**Extrait**
"""
Les bureaux et quartiers d’habitation sont tous équipés de climatiseurs.
Une nouvelle conduite d’eau reliant Israël aux bases de Tsahal permet aux soldats de Netzarim de disposer d’installations sanitaires de bonne qualité et de douches chaudes. Des lignes électriques, ainsi que des générateurs de secours, permettent à la base de fonctionner quelles que soient les circonstances.
« Nous devons fournir aux soldats un minimum d’installations. Nous sommes l’armée israélienne, pas une guérilla. Je ne veux pas utiliser d’équipements ou de maisons appartenant aux Palestiniens », ajoute le commandant adjoint de la brigade. Ailleurs dans la bande de Gaza, en revanche, il n’est pas rare que les maisons des Palestiniens soient utilisées pour loger des soldats lors d’opérations militaires.
La base visitée par le Times of Israel sert également de point de contrôle aux civils palestiniens du nord de Gaza en route vers le sud, mais ils sont fort peu nombreux à avoir pris la route ces derniers temps.
"""
**Consigne**
Recopiez le passage de l'extrait qui commence aux mots « La base visitée » et s'arrête après « ces derniers temps. ». Les lignes de données n'ont aucun lien avec l'extrait.

**Jeu de données**
"""
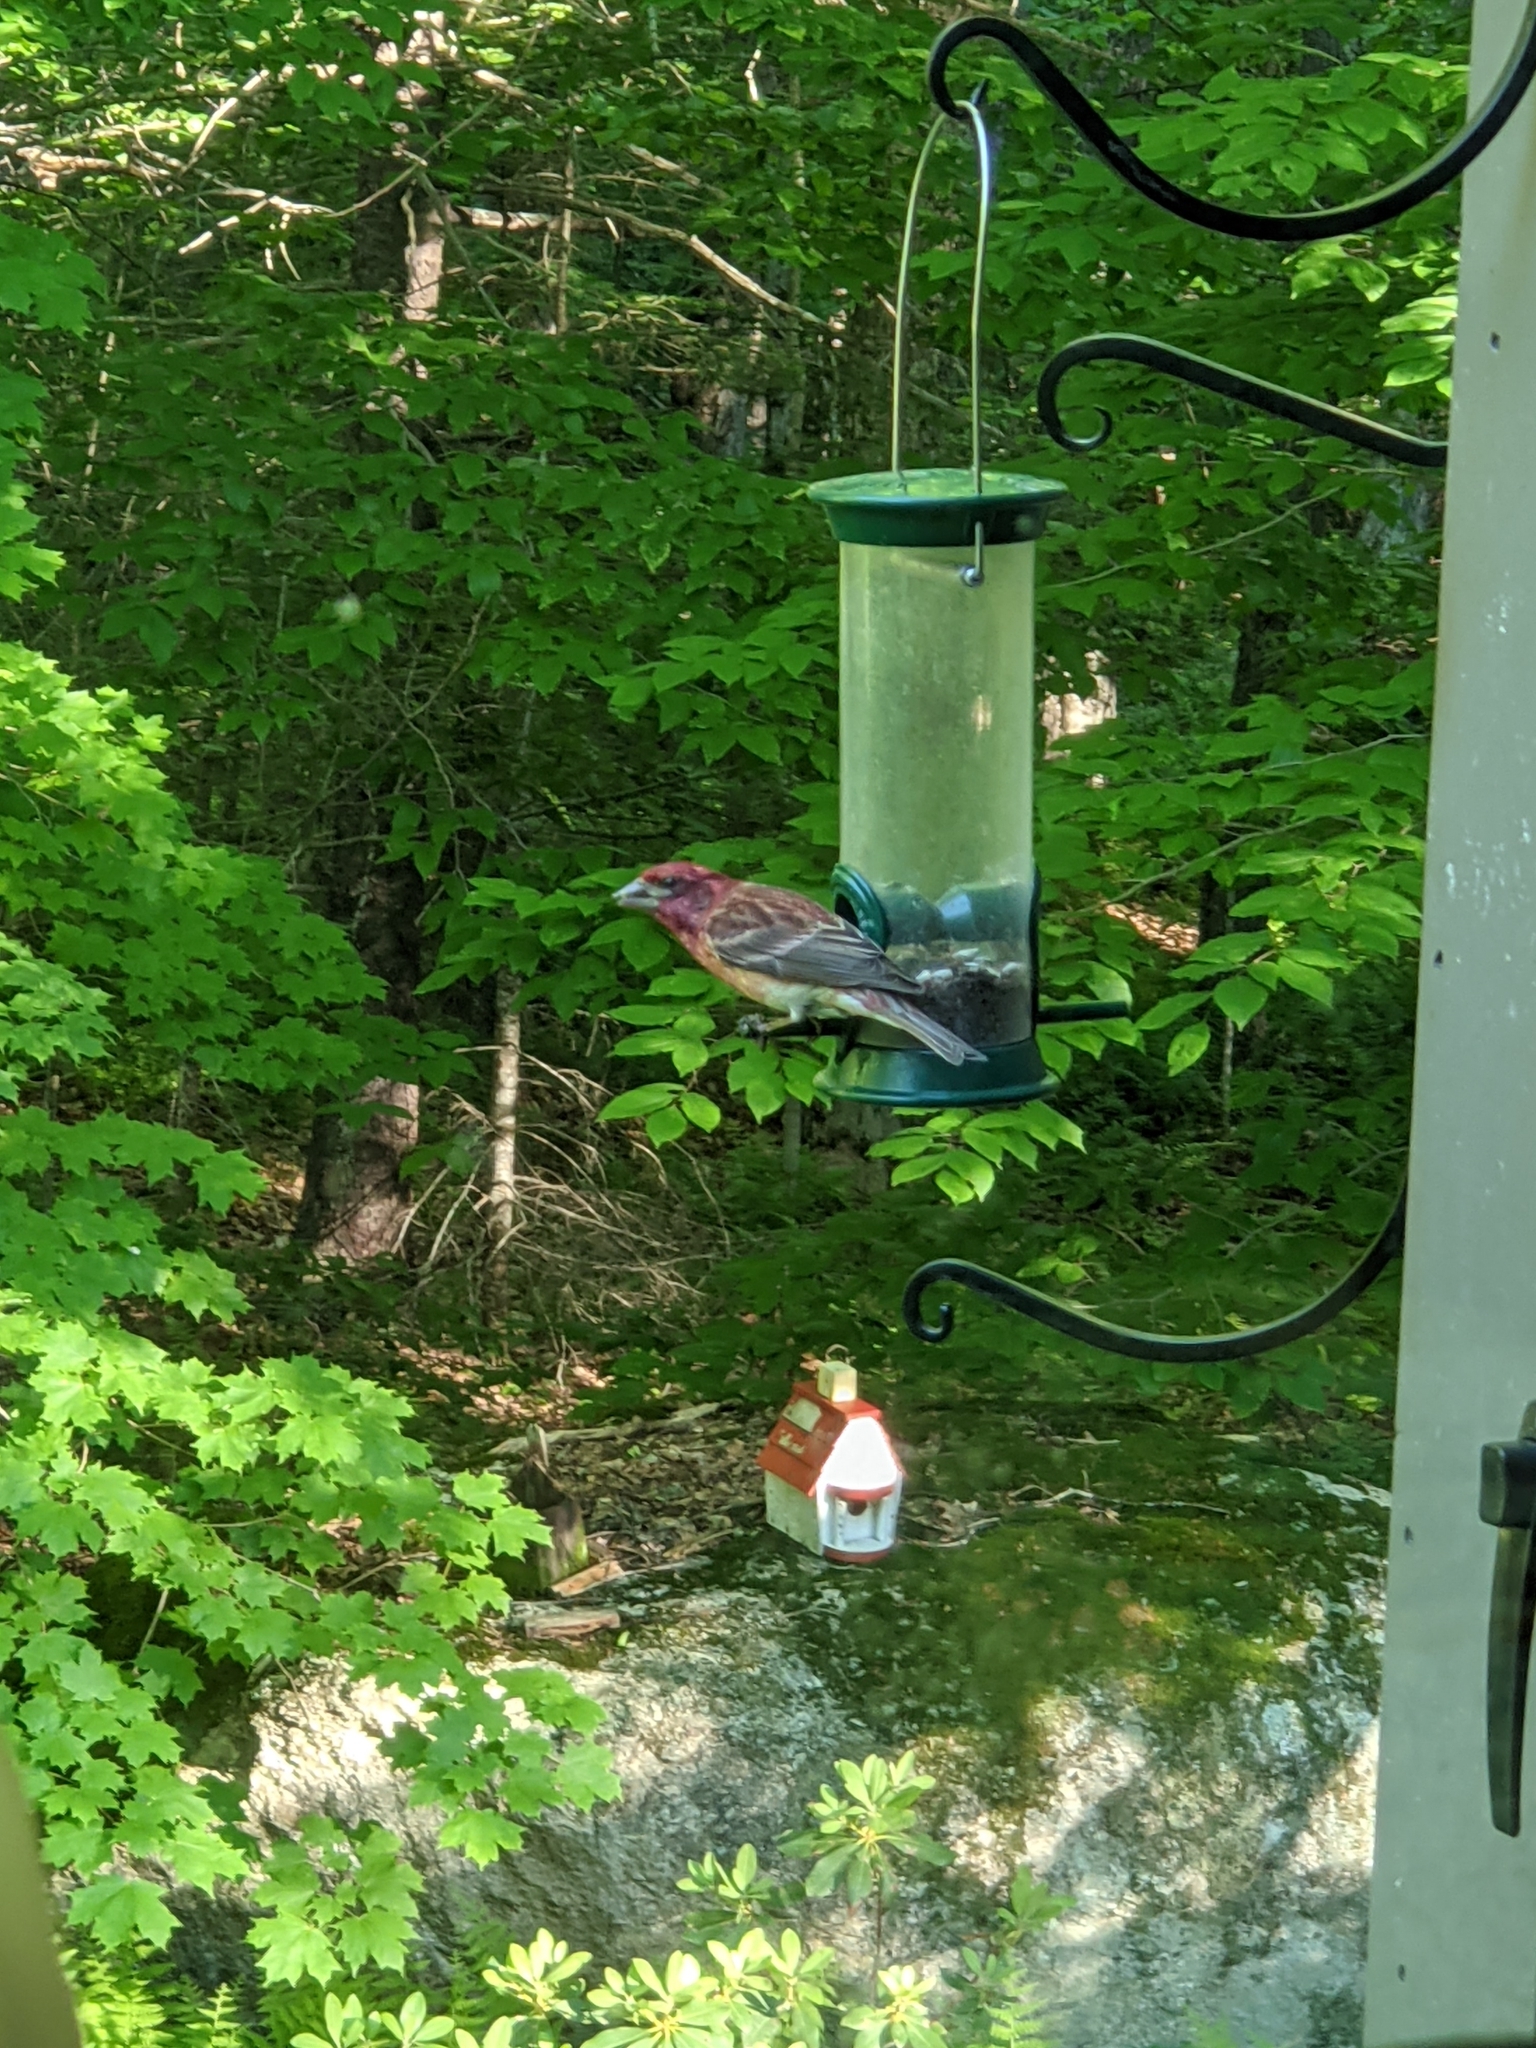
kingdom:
"""
**Réponse attendue**
La base visitée par le Times of Israel sert également de point de contrôle aux civils palestiniens du nord de Gaza en route vers le sud, mais ils sont fort peu nombreux à avoir pris la route ces derniers temps.